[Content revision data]
☆ ☆ ☆ ☆

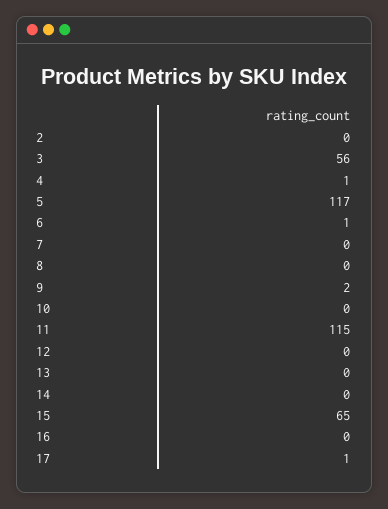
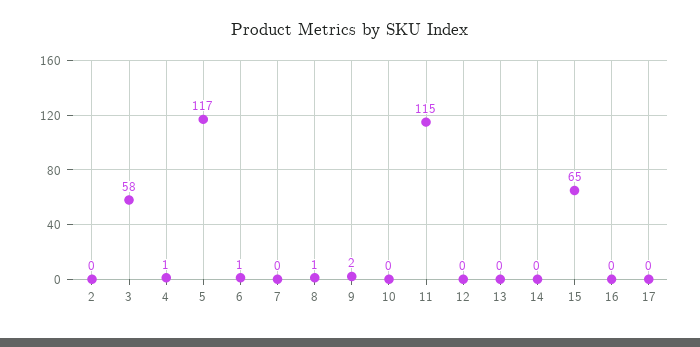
3: 56 -> 58
8: 0 -> 1
17: 1 -> 0

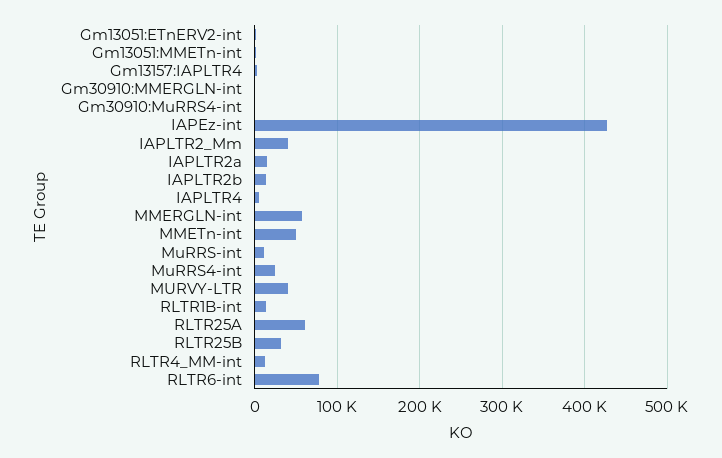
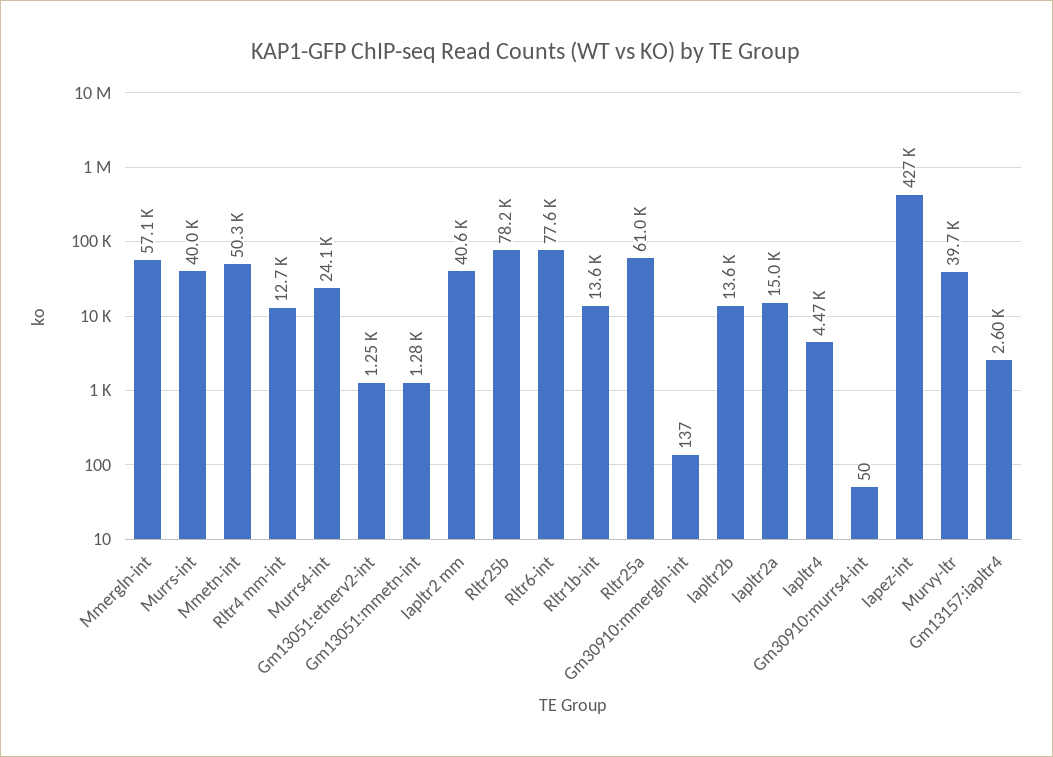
MuRRS-int: 10000 -> 40000
RLTR25B: 30000 -> 78200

☆ ☆ ☆ ☆

— The task —
Leaving all pictures aside, quote each record exactly.

— Response area —
3: 56 -> 58
8: 0 -> 1
17: 1 -> 0

MuRRS-int: 10000 -> 40000
RLTR25B: 30000 -> 78200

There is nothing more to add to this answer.